Le papier est broyé pour le désintégrer ; des produits chimiques y sont introduits afin de séparer les fibres des encres d’impression ou du toner des photocopies. En plus, on doit faire face à un élément très perturbateur qui est l’adhésif autocollant. Aussi pratique qu’il peut être dans la vie courante, il est totalement inadmissible en papeterie car il s’attache aux cylindres de séchage de la machine à papier et fait des trous dans la feuille de papier. Il faut donc l’éliminer entièrement et cela se fait difficilement.
En même temps que la libération des fibres, ce procédé sépare les métaux lourds contenus dans les encres ainsi que le kaolin des papiers couchés. Les métaux lourds sont une source potentielle d’empoisonnement de l’environnement et la seule vraie manière de diminuer leur potentiel est de les incinérer. Par contre, la « boue » constituée de kaolin et d’autres matières peut servir à la fabrication de briques ou même servir de chape pour recouvrir les lieux d’entreposage des ordures, permettant ainsi à y superposer de la terre et de rendre le terrain apte à l’agriculture, tout en empêchant la remontée de toute matière offensive.

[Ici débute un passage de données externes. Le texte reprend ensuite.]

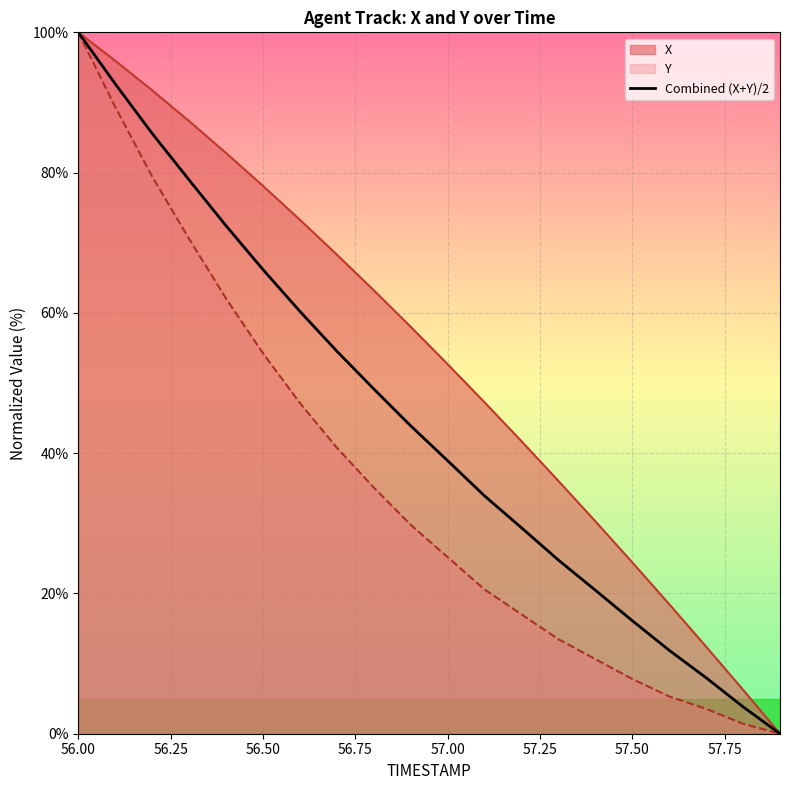

How many distinct data groups are displayed?

3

Pratiquement toutes les usines de pâtes recyclées de marché connaissent des difficultés financières. Tout d’abord, l’investissement initial est onéreux et la technique du recyclage lui-même est loin d’être une science exacte. On peut s’approcher de la perfection mais en y mettant le prix, ce qui rend les coûts de l’opération encore plus tendus. En somme, dans plusieurs exemples, il serait nécessaire de vendre le produit à un prix encore plus élevé que celui de la pâte vierge. Cela est parfois possible lorsque l’on fournit des papeteries qui parviennent à se développer un marché pour le papier recyclé. Par exemple, beaucoup d’administrations, notamment aux Etats-Unis, obligent leurs départements à n’utiliser que du papier recyclé. Ce papier revient souvent plus cher à l’achat que du papier « normal ». En Suisse, beaucoup d’administrations et d’ONG ont recours au papier grisâtre recyclé. En somme, la qualité des pâtes recyclées est telle que certaines papeteries sont obligées d’ajouter des colorants pour abaisser la blancheur au niveau voulu !
Malheureusement, la pâte recyclée ne représente pas une solution polyvalente. Les fibres de cellulose sont déformées lors de la première fabrication de papier ; ensuite, les divers traitements nécessaires pour désintégrer les fibres à nouveau pour en refaire de la pâte, affaiblissent les résistances mécaniques. Il est donc pratiquement toujours nécessaire d’y ajouter de la pâte vierge pour assurer une solidité suffisante pour que le papier puisse passer en imprimerie ou en transformation.